The annual produce of the land and labour of the society … might be the same after such a tax as before.

[Rents] are, therefore, perhaps, the species of revenue which can best bear to have a peculiar tax imposed upon them.”

• Adam Smith’s insight calls into question the need to accept the IFS’s gloomy “black hole” predictions under full fiscal autonomy.

• The IFS base their projections on continuance of current funding policies.

• They fail to consider the offsetting gains to GDP (transforming the fiscal balance) if Scotland embraced Smith’s “peculiar tax” instead.

• A full audit of the fiscal implications requires some idea of the full costs of current tax policies.

• Those costs are the “excess burdens” or “deadweight losses” of taxes.

• The potential gain to Scotland from a radically reformed fiscal system is measured by the scale of these deadweight losses.

• They include the disincentive effects of taxes on work and enterprise; plus the distortions on resource allocation and patterns of expenditures.

• These losses are absent if the state instead raises revenue from a charge that inflicts no damage on producers and consumers.
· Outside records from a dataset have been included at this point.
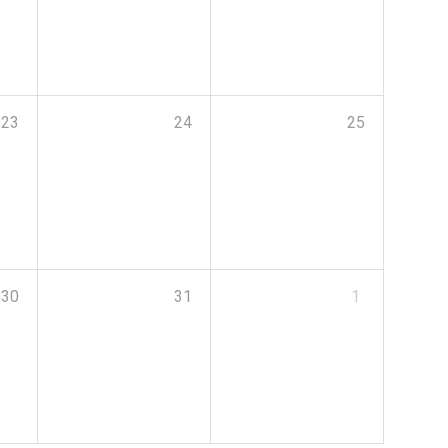
23
24
25
30
31
1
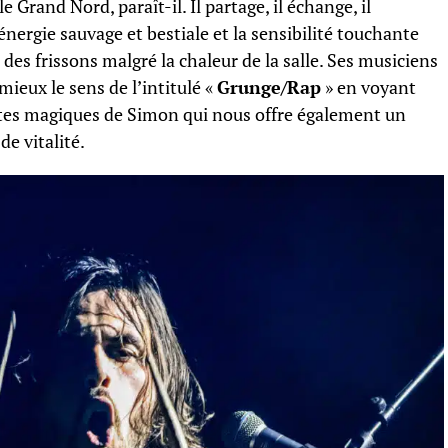
e Grand Nord, paraît-il. Il partage, il échange, il
énergie sauvage et bestiale et la sensibilité touchante
des frissons malgré la chaleur de la salle. Ses musiciens
ieux le sens de l’intitulé «
Grunge/Rap
» en voyant
tes magiques de Simon qui nous offre également un
de vitalité.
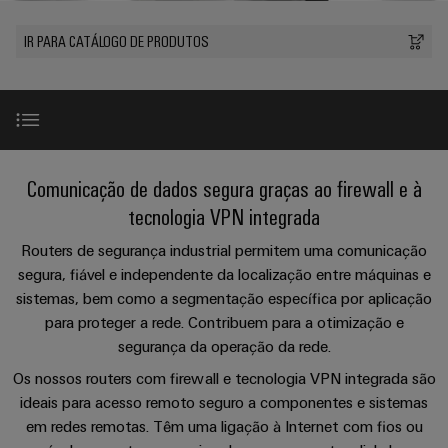
plug-
175
SNAP
nosso
se
de
in
anos
tornam
IN
canal
IR PARA CATÁLOGO DE PRODUTOS
cabos
tangíveis
Weidmüller
Vendas
Distribuição
Conectores
e
personalizados
Tecnologia
as
PCB
Factos
de
Sobre
soluções
Serviço
e
e
Empresa
podem
conexão
nós
de
terminais
números
ser
PUSH
experimentadas.
Entrega
PCB
Onde
Introdução
IN
Comunicação de dados segura graças ao firewall e à
Sustentabilidade
Carreira
Rápida
nos
Armazenamento
Sistemas
tecnologia VPN integrada
Micro
pode
de
Academia
Portfólio de produtos
e
redes
encontrar
Routers de segurança industrial permitem uma comunicação
Energia
Weidmüller
componentes
Consultoria
DC
segura, fiável e independente da localização entre máquinas e
Soluções
de
e
e
Recursos
Serviço de acesso remoto
sistemas, bem como a segmentação específica por aplicação
produtos
Computação
estruturas
engenharia
Humanos
para proteger a rede. Contribuem para a otimização e
Eventos
para
de
segurança da operação da rede.
digital
&
sistemas
Cibersegurança
Sistemas
Conformidade
ponta
de
Promoções
Os nossos routers com firewall e tecnologia VPN integrada são
e
Consultoria
armazenamento
u-
ideais para acesso remoto seguro a componentes e sistemas
Locais
de
componentes
de
Feiras
FAQs
OS
em redes remotas. Têm uma ligação à Internet com fios ou
energia
de
conectividade
e
(ESS)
That is, one in which

“the annual produce of the land and labour of the society might be the same after such a

(“peculiar”) tax as before.”

“deadweight loss ratios”

• IFS: Their estimate is 30%. But they count only the collection costs

• Martin Feldstein: 78% - 206%. He counts the losses in wealth and welfare for every extra $1 raised in income and social security taxes.

• Mason Gaffney: 100%. This he regards as a reasonable average estimate of deadweight loss per $1. (So do we.)
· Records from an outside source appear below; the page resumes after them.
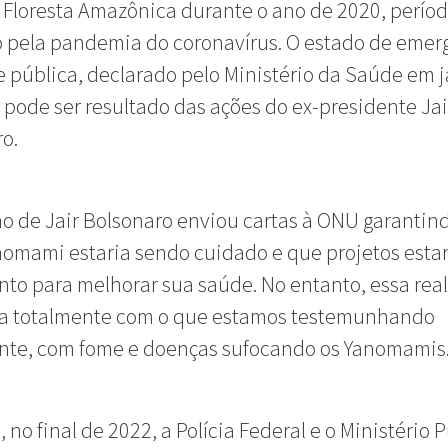
a Floresta Amazônica durante o ano de 2020, perío
 pela pandemia do coronavírus. O estado de emer
 pública, declarado pelo Ministério da Saúde em j
 pode ser resultado das ações do ex-presidente Jai
o.
o de Jair Bolsonaro enviou cartas à ONU garantin
nomami estaria sendo cuidado e que projetos est
o para melhorar sua saúde. No entanto, essa rea
ta totalmente com o que estamos testemunhando
nte, com fome e doenças sufocando os Yanomamis
 no final de 2022, a Polícia Federal e o Ministério 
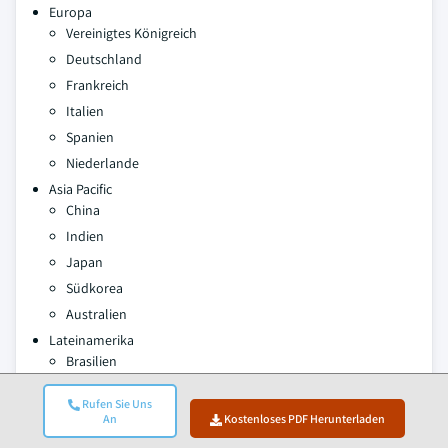
Europa
Vereinigtes Königreich
Deutschland
Frankreich
Italien
Spanien
Niederlande
Asia Pacific
China
Indien
Japan
Südkorea
Australien
Lateinamerika
Brasilien
Mexiko
Rufen Sie Uns
Argentinien
An
Kostenloses PDF Herunterladen
Naher Osten und Afrika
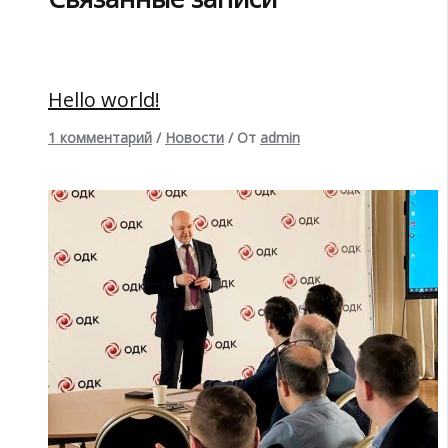
Hello world!
1 комментарий
/
Новости
/ От
admin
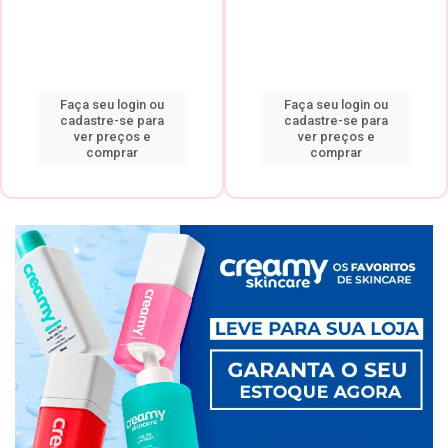
Faça seu login ou
Faça seu login ou
cadastre-se para
cadastre-se para
ver preços e
ver preços e
comprar
comprar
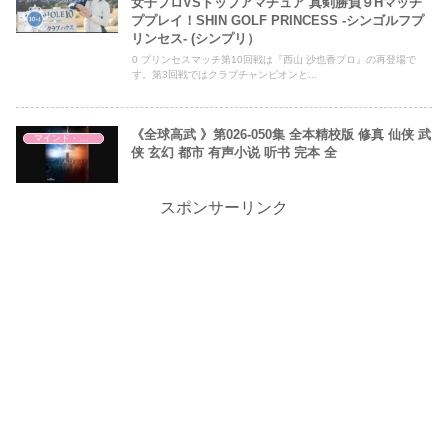
女子プロVSトップアマチュア 真剣勝負９Hマッチ
ププレイ！SHIN GOLF PRINCESS -シンゴルフプ
リンセス- (シンプリ）
0 プリンセスマッチ第10回戦は『西山 沙也香プロ』の再登場で
す。第3回戦ではクラブチャンピオンと...
《全球高武 》第026-050集 全本精校版 修真 仙侠 武
マインド・哲学
侠 玄幻 都市 有声小说 听书 完本 全
スポンサーリンク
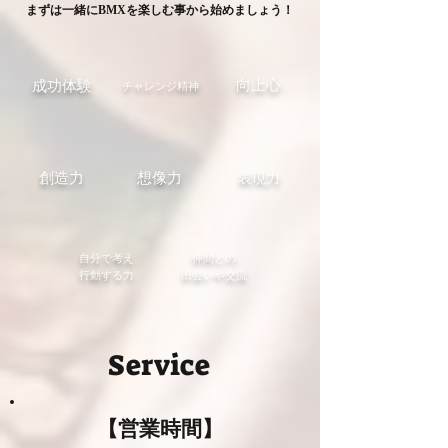
まずは一緒にBMXを楽しむ事から始めましょう！
​向上心
​チャレンジ精神
​成功体験
​創造力
​想像力
​表現力
​自分で考え
仲間との
行動する力
出会いや交流
​Service
【営業時間】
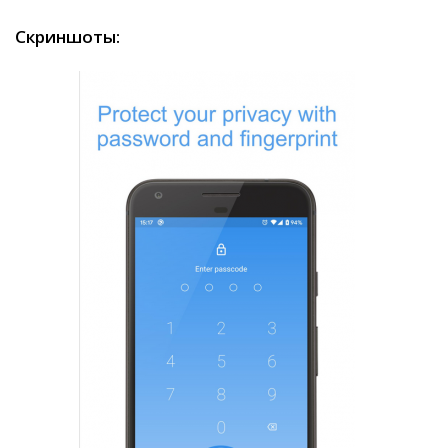
Скриншоты:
Some of the disincentives and distortions of conventional taxation

• Unemployment and under-employment of labour and capital; and of land too.

• Distorted relative prices, => inefficient allocation of resources and expenditures.

• Low wages to workers; high wage costs to employers.

• Speculative purchase and holding of land.• Boom-bust cycles.• Unaffordable housing. • Poverty and inequality => conflict, crime and

drugs.

• Furthermore, these burdens reduce market size. This means less specialisation.

=> Adam Smith again: “The division of labour

is limited by the size of the market”

Increasing the Wealth of Nations

Freedom increases market size => increased specialisation increased growth => increased specialisation

=> further growth

Thus this freedom should yield a benign process of cumulative and self-sustaining growth.

But the restrictive burden of destructive taxes reduces both the creation of wealth and its rate of growth.

It converts a virtuous growth path into a cumulative vicious circle of slow growth.

So our 1:1 deadweight loss ratio may be too conservative.

• As a party that asserts its “progressive” credentials, wouldn’t the SNP wish to replace deadweight losses with net gains?

• So how could we achieve these benefits? • As a first step, the government could zero-rate

the Income Tax. Under the powers devolved to Edinburgh in 2015, control over the Income Tax, alongside the existing control over property taxation, makes such a reform possible.

• The net gains are shown in the bottom row in Table 1.

• Replacing the Income Tax with revenue raised through rental charges would deliver an annual net gain to Scotland of circa £11bn.

Scotland’s Finances Under Competing Scenarios: £bn

2013–14 2014-15 2015-16 2016–17 2017–18 2018-19 2019-20

Net Fiscal Balance (IFS Projections) -3.8 -5.9 -7.6 -8.2 -8.5 -8.9 -9.7

Net Gain to GDP from Zero-rating Scotland’s Income Tax 11.5 11.5 11.5 11.7 11.9 12.2 12.4

The gains to GDP – based only on replacing the projected income tax revenues under the current fiscal system with land rent charges instead – would easily convert fiscal deficits into fiscal surpluses. Even greater gains would arise from replacing VAT etc. And there would be no sacrifice to current public services; but plenty of scope for increases. And the “ATCOR” principle ensures that rent revenues would be more than adequate as replacement for taxes.

Conclusion

Black holes can indeed be turned into pots of gold!